++++ SUPPLIED TEXT ++++

Land tax appeals holding steady

By Treena Shapiro
Advertiser Staff Writer

The city has returned about $1.4 million in tax refunds to 447 property owners who successfully challenged the property tax assessments sent to them last December.

The city's review boards still have to consider 1,610 more appeals by property owners challenging the city's assessment of their property value.

Even if those all result in tax refunds, it is not likely to make much of a dent in the $421 million the city expects to receive in property taxes, a key source of revenue in the $1.2 billion budget.

For an individual homeowner, however, a successful appeal can make a huge difference.

Harold Look, who owns a home in Niu Valley, appealed his property tax assessments the past two years because they were much higher than his neighbor's, who owns a similar home.

"Last year, they raised my assessment by 95 percent," he said. This year, his assessment went up 55 percent. He appealed both years, and successfully convinced the city to match his assessment to the average rate for his neighborhood.

"It made a big difference," Look said.

The amount refunded by the city comes from its latest figures on the status of 2,590 appeals. The city levies property taxes for the current fiscal year based on the December assessments.

++++

**TO BE DONE:**
1: Please extract everything in the land tax appeals article from "The city has" down to "the $1.2 billion budget.".
2: Write what comes next in the article on land tax appeals, picking up after its last sentence.

++++ ENTRIES SUPPLIED ++++

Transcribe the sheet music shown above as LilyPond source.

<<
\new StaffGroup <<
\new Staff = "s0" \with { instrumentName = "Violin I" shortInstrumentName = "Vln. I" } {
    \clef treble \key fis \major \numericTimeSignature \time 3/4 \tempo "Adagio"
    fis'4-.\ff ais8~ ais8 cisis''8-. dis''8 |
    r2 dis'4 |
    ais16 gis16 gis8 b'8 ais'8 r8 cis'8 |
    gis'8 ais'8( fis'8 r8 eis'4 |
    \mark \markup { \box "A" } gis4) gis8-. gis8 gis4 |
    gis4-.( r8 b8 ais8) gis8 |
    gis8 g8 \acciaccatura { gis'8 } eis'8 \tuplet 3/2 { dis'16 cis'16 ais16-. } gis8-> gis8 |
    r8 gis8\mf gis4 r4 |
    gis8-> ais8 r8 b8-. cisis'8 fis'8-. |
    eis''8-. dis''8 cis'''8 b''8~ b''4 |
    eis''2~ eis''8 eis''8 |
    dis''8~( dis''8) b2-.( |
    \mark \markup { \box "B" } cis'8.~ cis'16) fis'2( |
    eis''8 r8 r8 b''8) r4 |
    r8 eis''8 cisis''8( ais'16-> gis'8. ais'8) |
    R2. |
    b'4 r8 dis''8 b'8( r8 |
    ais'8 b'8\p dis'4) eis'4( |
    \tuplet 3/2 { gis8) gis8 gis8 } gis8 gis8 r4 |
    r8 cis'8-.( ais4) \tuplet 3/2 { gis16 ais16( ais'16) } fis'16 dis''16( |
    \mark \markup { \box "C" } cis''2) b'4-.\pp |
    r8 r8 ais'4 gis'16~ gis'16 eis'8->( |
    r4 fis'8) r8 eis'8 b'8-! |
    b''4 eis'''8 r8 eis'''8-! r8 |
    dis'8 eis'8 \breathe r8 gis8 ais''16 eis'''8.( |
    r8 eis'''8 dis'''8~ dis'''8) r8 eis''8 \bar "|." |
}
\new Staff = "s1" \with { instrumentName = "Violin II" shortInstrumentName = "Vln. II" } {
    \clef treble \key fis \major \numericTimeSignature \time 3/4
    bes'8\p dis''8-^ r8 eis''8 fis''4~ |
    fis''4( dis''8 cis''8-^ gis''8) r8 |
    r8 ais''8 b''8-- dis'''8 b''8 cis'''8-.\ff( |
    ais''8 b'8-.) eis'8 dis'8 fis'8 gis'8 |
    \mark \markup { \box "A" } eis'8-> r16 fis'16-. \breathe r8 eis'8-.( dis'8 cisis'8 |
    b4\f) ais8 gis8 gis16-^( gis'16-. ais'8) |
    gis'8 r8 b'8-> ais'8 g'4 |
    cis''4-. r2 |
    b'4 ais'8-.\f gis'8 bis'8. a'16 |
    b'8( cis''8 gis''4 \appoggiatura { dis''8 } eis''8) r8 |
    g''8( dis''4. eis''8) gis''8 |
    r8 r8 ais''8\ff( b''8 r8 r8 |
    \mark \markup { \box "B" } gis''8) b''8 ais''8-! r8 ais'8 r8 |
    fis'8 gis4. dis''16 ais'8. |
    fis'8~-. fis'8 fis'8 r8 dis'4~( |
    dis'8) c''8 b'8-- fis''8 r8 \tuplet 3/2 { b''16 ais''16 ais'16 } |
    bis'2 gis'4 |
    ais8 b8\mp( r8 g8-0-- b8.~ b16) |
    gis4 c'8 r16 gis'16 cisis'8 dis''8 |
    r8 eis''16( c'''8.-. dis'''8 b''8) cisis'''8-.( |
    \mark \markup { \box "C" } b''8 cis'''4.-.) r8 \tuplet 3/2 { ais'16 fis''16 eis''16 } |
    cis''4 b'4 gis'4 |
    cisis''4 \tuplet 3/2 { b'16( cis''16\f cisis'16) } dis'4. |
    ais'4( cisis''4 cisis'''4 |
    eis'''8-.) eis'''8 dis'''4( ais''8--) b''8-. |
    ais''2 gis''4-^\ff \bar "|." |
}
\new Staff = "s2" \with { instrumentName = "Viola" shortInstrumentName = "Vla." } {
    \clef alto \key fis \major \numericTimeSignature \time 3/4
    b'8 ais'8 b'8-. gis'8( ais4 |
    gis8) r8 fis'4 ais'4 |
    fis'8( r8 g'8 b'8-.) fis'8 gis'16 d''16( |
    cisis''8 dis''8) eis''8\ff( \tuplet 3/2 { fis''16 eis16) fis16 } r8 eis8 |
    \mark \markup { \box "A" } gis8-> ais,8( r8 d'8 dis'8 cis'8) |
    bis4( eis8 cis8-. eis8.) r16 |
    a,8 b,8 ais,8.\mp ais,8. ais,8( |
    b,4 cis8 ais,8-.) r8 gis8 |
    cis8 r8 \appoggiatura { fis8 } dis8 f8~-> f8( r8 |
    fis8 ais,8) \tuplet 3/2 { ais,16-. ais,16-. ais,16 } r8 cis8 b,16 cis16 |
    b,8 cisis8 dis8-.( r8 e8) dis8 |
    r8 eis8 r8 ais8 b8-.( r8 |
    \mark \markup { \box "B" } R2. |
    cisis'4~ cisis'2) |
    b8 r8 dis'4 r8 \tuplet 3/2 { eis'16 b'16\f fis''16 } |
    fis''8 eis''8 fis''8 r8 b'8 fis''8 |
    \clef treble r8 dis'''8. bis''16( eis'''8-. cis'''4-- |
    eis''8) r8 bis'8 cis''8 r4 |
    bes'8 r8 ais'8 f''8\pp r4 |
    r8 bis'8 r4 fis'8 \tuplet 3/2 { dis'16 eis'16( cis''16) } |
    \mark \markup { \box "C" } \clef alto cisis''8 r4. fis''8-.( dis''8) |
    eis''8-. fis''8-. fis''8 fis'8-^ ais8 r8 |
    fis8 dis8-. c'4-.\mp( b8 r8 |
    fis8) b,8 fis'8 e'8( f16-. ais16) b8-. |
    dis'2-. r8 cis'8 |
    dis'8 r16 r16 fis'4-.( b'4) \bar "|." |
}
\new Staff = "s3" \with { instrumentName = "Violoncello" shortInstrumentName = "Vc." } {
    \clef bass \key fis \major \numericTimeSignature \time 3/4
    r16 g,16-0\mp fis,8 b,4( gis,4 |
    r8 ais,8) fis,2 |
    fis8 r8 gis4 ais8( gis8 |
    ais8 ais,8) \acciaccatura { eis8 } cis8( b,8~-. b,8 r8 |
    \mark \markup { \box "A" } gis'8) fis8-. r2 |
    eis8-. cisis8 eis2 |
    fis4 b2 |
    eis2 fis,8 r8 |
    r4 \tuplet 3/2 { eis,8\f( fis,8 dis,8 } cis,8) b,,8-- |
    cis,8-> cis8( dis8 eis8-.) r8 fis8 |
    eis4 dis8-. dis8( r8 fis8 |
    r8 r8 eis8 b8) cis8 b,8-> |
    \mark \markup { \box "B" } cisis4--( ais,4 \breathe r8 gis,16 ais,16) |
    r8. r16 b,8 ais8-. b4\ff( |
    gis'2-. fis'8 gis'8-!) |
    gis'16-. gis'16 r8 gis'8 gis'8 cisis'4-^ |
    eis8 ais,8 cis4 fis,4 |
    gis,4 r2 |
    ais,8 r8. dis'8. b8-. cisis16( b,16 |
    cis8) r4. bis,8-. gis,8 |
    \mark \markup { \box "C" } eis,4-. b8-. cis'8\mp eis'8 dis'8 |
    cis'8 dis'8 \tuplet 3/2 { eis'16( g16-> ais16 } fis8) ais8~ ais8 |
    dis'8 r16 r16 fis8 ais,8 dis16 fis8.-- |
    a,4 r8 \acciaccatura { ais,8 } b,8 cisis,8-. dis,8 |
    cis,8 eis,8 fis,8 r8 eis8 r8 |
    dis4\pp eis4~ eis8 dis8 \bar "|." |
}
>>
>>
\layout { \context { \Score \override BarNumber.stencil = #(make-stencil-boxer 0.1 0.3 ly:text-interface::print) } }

++++

**OUTPUTS:**
1:
The city has returned about $1.4 million in tax refunds to 447 property owners who successfully challenged the property tax assessments sent to them last December.

The city's review boards still have to consider 1,610 more appeals by property owners challenging the city's assessment of their property value.

Even if those all result in tax refunds, it is not likely to make much of a dent in the $421 million the city expects to receive in property taxes, a key source of revenue in the $1.2 billion budget.

2:
The appeals represent roughly 1 percent of the 255,000 assessments of residential, commercial, industrial and agricultural property and structures, which is the usual rate, said Robin Freitas of the Real Property Tax Division. The exception was 2002, when nearly 4,500 appeals were filed.

For this year, only 0.5 percent of residential property owners — 1,182 of the city's 235,000 residential and apartment property owners — contested their assessments.

After the city sends out its property tax assessments in December, property owners have a month to decide whether it is worth spending $25 to contest the property value or number of exemptions. The city generally receives about 2,500 appeals a year, and the volunteer boards hear about 50 cases a week between July 1 and June 30.

Assessments sent out Dec. 15 will include appeal forms, making it easier to contest the assessments.

The city Real Property Assessment Division's two review boards have made it through only 980 of the 2,590 appeals filed this year. The five-member boards hope to complete the remainder by the end of the fiscal year, June 30, 2004. Property owners are expected to pay their bills on time while the appeals are pending.

Only about 40 percent of appeals, on average, result in property taxes adjusted downward by more than 50 percent — the criteria the city uses to determine whether a case is successful. About 309 owners have had their $25 filing fee returned because the refund came to more than half the tax.

The city will adjust property tax rates when the assessment is more than 10 percent over market value.

Although nonresidential property owners hold only about 8 percent of properties on O'ahu, they filed more than half the appeals this year. Of the 1,408 nonresidential appeals, 1,019 fell in the hotel/ resort property class.

Freitas said property owners generally appeal because they think the assessment is too high, they feel they should be in another tax classification or believe they are entitled to a tax exemption.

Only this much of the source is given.